Work through the records below and tally every line containing "byte". Reply with the total alone.

[Saved data entries]

________

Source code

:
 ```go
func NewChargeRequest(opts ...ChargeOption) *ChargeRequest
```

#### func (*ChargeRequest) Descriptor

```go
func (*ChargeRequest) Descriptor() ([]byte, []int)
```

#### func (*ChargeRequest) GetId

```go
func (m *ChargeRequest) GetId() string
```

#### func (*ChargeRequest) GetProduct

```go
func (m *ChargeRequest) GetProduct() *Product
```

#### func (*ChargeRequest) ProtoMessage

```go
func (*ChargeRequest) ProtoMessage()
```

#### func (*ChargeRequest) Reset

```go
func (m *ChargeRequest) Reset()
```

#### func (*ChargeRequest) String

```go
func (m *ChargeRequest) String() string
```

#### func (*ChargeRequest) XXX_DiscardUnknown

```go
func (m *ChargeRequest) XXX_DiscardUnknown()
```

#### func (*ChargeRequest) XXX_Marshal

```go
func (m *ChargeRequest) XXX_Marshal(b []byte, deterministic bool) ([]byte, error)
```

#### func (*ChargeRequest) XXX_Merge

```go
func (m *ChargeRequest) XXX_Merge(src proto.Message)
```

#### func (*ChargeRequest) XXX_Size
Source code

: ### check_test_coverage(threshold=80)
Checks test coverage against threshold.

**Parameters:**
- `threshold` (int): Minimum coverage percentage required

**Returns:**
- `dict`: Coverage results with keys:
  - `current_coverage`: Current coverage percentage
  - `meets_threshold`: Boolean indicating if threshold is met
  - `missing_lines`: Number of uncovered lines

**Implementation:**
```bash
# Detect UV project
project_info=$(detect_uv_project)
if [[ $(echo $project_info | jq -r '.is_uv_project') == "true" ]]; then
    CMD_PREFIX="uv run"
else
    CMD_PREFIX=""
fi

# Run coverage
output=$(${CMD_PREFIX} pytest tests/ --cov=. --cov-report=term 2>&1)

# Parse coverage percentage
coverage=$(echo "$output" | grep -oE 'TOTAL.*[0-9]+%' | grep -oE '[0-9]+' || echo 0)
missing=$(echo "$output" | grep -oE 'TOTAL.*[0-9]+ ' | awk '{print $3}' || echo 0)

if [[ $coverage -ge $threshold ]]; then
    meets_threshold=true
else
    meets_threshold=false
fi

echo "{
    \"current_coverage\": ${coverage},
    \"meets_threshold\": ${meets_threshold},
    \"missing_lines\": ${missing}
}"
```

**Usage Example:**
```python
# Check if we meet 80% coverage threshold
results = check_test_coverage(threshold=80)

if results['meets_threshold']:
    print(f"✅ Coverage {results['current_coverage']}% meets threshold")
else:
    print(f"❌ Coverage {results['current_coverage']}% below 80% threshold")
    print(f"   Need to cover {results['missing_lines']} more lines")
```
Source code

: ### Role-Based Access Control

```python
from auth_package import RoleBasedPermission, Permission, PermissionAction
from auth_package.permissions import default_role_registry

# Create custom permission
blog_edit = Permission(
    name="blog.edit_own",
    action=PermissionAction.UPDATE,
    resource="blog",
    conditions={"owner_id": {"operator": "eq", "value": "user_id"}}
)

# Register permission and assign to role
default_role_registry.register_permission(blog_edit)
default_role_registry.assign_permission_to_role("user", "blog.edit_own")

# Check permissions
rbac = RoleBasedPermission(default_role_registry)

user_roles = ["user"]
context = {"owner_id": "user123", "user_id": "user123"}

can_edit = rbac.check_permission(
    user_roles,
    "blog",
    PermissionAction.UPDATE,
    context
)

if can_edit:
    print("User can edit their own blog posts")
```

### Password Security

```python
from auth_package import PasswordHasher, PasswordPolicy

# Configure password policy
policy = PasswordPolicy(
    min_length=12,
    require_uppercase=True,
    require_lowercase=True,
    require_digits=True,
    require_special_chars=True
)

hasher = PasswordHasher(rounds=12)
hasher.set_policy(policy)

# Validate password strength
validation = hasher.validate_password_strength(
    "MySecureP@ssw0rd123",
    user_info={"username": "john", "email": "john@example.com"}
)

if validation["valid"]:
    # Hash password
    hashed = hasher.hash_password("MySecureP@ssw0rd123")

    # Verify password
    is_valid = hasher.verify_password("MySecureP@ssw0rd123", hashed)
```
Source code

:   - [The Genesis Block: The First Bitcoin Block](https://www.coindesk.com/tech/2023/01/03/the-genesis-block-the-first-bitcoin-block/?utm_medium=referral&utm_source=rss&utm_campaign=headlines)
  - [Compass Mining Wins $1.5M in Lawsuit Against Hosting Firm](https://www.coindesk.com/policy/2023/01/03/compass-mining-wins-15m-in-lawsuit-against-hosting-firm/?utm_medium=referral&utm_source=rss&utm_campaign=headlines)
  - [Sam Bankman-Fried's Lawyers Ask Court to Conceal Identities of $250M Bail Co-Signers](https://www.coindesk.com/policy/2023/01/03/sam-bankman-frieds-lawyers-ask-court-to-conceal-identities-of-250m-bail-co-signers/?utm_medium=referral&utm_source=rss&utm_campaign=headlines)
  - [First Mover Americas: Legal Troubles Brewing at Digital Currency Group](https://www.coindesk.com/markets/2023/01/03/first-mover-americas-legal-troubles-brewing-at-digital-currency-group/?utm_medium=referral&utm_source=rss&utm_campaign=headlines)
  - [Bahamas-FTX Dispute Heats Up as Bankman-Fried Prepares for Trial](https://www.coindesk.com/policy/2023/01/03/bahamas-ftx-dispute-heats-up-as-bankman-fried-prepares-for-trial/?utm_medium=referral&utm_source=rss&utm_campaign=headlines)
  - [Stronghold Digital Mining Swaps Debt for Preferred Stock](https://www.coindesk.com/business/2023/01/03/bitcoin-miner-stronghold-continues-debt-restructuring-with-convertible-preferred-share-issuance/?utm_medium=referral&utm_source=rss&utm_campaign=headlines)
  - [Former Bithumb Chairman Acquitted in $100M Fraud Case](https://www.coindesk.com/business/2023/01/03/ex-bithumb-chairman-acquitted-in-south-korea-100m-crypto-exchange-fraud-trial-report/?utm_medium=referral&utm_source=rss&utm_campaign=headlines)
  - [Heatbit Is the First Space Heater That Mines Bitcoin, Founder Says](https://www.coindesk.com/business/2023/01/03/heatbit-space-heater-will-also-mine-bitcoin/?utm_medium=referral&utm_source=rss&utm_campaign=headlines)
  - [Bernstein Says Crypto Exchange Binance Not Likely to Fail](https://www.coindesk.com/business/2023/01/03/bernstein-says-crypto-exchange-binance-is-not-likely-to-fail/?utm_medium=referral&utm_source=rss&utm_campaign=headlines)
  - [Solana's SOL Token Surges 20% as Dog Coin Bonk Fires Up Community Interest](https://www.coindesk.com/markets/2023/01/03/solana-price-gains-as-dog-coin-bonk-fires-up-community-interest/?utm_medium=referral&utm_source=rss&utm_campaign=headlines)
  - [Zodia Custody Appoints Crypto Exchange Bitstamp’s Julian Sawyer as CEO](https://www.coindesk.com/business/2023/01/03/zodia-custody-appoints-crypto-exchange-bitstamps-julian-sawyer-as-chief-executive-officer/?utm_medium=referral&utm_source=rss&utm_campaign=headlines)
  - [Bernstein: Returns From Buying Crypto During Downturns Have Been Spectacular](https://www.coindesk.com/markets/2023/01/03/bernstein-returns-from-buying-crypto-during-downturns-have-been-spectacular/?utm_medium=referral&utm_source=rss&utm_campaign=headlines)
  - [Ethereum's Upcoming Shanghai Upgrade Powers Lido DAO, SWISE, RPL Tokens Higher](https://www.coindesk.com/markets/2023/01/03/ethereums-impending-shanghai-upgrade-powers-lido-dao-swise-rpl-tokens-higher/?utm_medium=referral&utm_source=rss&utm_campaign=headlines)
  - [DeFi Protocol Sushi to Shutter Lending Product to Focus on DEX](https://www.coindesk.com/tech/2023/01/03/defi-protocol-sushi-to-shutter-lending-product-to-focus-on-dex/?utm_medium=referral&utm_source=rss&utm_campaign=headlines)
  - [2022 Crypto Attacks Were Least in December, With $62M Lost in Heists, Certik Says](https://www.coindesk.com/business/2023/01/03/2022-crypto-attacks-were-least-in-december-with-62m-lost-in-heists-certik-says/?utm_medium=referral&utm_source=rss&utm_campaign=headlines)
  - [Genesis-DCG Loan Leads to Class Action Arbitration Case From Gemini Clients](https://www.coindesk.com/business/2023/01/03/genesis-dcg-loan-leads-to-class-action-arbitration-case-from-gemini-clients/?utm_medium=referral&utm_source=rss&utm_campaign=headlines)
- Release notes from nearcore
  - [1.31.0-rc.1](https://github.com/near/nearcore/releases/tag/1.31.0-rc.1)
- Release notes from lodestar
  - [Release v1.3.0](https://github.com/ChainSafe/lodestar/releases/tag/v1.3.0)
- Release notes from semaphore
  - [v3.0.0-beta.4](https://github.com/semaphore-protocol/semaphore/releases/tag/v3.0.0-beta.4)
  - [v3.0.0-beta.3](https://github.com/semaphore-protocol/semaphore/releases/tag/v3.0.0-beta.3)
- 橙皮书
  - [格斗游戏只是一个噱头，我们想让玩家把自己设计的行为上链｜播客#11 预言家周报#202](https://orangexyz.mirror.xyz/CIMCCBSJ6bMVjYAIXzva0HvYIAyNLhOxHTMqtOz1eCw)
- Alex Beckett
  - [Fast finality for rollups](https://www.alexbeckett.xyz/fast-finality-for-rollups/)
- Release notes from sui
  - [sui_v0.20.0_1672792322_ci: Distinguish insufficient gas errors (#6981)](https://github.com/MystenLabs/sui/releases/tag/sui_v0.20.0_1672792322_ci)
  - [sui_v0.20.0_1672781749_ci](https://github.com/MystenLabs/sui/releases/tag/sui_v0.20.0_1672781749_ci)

________

### Solution to this problem
2